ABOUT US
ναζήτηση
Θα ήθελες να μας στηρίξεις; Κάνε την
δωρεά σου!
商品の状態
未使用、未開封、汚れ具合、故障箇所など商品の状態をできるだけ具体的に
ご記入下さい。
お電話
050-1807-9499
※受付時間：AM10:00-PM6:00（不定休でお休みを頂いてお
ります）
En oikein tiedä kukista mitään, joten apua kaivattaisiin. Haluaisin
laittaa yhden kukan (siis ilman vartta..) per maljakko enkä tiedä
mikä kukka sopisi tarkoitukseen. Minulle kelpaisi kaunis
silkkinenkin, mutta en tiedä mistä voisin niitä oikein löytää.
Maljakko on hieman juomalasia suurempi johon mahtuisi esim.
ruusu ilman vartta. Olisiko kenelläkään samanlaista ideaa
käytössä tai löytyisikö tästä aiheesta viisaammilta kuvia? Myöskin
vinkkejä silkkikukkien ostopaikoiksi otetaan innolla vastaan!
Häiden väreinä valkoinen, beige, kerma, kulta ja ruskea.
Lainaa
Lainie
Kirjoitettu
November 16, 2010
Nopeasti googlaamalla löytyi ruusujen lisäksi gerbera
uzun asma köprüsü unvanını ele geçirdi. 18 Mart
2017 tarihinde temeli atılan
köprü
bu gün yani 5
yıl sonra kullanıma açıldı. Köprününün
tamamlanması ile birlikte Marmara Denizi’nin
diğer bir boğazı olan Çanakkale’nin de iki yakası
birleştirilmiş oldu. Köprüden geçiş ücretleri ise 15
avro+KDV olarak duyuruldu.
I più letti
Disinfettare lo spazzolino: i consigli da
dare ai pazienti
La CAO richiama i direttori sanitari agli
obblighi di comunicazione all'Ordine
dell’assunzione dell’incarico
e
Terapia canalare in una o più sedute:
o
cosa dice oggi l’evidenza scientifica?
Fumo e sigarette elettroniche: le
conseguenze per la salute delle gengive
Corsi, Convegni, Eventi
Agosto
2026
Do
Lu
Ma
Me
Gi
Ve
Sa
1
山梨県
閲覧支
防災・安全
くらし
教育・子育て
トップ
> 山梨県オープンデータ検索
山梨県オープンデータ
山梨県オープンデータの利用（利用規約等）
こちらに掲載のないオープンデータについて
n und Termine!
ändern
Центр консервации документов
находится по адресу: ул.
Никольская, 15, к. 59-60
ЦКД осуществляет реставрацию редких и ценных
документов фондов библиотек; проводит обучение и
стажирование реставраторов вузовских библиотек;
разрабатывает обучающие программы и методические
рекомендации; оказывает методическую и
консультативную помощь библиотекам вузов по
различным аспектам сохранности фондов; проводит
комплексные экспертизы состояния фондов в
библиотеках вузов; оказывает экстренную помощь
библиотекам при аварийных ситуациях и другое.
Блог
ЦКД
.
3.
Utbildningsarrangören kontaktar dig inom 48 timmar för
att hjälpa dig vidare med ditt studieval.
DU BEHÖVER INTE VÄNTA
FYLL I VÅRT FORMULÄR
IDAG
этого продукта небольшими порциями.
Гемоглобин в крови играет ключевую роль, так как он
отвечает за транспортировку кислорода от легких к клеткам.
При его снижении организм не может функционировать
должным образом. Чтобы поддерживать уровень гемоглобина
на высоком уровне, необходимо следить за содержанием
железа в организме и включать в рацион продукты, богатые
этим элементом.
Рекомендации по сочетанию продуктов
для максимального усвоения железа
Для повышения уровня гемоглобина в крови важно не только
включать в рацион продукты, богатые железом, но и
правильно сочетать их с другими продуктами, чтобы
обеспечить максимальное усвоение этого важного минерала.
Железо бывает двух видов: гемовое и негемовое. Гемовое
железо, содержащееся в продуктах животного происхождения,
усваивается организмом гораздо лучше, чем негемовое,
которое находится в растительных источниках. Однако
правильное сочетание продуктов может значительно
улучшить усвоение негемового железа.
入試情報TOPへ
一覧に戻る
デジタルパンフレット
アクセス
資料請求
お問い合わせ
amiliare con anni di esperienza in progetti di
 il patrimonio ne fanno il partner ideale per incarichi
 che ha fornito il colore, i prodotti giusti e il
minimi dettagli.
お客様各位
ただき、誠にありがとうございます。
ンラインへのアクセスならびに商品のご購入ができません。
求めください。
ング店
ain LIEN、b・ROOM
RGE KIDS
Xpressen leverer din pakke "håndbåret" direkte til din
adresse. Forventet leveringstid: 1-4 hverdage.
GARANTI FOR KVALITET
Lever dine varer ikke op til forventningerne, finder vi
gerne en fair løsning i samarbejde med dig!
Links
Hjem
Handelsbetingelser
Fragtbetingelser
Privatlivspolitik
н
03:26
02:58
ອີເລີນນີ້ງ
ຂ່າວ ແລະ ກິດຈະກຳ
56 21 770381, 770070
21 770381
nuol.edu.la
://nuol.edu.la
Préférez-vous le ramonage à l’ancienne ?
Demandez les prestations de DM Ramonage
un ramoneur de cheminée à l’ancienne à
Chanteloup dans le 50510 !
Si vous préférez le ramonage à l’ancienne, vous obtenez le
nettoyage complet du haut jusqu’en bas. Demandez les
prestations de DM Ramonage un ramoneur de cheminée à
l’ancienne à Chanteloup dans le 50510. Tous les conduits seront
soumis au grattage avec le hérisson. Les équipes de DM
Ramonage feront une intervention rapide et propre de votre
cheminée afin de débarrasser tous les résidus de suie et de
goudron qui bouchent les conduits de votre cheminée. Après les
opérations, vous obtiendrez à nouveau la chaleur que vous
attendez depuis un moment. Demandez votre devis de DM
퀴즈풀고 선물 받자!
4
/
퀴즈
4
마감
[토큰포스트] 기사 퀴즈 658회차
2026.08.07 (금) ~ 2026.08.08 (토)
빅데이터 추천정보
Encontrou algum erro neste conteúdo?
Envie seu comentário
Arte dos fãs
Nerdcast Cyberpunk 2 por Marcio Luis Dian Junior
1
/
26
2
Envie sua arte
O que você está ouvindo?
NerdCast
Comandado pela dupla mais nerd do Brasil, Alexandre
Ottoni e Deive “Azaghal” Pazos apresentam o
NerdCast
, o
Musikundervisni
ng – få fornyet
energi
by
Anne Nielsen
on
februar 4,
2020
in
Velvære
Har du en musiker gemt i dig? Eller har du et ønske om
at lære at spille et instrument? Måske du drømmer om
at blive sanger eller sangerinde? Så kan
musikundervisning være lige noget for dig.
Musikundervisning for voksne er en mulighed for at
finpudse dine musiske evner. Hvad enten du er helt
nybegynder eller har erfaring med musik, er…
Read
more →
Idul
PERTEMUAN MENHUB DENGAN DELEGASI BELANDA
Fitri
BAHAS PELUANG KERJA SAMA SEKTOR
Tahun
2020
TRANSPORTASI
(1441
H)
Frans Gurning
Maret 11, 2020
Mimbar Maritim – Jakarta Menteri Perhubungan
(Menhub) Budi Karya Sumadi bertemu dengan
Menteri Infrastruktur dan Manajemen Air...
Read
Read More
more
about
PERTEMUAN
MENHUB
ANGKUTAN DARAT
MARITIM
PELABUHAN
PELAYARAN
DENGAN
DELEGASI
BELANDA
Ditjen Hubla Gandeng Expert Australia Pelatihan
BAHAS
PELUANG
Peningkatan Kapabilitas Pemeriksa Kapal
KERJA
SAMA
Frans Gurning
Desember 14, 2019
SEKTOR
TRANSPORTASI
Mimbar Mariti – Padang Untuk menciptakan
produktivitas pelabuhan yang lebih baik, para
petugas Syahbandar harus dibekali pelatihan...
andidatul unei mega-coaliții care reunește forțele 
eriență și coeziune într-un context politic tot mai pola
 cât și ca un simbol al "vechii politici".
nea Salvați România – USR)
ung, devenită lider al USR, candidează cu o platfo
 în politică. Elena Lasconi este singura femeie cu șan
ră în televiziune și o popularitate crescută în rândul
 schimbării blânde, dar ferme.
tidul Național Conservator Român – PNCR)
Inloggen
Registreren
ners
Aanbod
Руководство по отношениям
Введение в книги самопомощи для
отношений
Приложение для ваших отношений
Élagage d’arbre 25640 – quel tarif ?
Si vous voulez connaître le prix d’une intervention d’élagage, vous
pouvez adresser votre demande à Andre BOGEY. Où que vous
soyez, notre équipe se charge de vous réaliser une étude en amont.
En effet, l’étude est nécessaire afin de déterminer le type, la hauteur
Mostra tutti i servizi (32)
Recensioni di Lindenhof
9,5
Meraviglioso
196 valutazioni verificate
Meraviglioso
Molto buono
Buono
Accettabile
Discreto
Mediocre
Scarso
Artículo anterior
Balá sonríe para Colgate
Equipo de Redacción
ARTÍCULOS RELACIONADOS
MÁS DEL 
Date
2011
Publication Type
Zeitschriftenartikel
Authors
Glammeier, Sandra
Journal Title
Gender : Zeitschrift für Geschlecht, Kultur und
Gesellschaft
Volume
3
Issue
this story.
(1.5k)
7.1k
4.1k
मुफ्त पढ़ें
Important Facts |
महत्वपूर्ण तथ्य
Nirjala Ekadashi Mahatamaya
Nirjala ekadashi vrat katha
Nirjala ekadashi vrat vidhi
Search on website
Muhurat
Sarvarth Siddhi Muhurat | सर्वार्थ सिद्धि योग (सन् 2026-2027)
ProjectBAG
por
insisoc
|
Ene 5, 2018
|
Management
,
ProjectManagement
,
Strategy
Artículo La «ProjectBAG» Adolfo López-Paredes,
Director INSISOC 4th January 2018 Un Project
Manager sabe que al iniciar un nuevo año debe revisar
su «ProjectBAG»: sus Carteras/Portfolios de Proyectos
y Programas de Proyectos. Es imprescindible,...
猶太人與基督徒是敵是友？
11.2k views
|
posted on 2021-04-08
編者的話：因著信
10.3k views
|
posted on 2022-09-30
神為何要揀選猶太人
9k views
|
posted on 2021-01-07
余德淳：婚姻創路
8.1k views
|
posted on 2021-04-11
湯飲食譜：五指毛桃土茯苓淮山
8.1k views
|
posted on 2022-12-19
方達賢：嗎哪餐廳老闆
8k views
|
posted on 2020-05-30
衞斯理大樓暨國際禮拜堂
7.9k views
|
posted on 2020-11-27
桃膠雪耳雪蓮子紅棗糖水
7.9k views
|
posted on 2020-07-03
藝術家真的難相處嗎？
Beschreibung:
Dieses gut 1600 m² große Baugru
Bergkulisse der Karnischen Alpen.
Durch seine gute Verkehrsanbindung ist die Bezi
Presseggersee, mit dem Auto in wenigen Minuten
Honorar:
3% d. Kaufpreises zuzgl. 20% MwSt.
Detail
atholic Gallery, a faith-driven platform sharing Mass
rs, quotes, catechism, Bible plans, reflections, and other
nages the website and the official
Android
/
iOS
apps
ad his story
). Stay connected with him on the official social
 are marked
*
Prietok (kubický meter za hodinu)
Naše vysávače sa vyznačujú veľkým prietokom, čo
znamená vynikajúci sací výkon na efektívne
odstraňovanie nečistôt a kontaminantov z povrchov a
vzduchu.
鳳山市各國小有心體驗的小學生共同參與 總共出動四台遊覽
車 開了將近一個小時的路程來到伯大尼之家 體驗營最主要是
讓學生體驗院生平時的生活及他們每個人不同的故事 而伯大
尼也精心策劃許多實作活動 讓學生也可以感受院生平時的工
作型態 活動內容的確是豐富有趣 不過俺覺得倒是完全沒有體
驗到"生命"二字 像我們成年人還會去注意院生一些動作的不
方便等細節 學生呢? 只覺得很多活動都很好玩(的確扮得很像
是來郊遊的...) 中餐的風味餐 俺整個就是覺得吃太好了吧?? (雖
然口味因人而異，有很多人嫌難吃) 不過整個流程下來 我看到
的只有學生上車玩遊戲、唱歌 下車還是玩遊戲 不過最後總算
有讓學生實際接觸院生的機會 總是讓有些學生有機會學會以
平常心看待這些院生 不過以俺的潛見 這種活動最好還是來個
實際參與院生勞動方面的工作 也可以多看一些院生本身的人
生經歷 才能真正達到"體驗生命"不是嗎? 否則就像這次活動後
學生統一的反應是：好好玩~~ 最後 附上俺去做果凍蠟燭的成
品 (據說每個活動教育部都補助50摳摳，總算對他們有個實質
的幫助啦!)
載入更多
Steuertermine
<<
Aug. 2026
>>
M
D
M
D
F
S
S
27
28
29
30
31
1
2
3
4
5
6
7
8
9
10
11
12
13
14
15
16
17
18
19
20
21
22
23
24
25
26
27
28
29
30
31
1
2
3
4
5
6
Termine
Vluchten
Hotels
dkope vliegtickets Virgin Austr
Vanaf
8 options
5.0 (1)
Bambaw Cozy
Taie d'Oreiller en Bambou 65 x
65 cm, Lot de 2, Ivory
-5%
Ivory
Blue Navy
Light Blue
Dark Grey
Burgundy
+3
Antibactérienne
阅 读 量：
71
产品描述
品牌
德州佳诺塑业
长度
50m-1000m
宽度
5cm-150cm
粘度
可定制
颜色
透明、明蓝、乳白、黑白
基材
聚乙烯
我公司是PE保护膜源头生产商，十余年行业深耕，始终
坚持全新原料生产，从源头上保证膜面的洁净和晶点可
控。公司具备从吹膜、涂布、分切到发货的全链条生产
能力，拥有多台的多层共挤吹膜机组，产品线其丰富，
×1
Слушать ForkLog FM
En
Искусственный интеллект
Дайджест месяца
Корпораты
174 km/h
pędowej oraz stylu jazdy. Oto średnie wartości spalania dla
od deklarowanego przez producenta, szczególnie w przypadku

● **REQUIREMENT**:
Reproduce each line of the records in which the word "находится" appears.

● **RESULT**:
находится по адресу: ул.
которое находится в растительных источниках. Однако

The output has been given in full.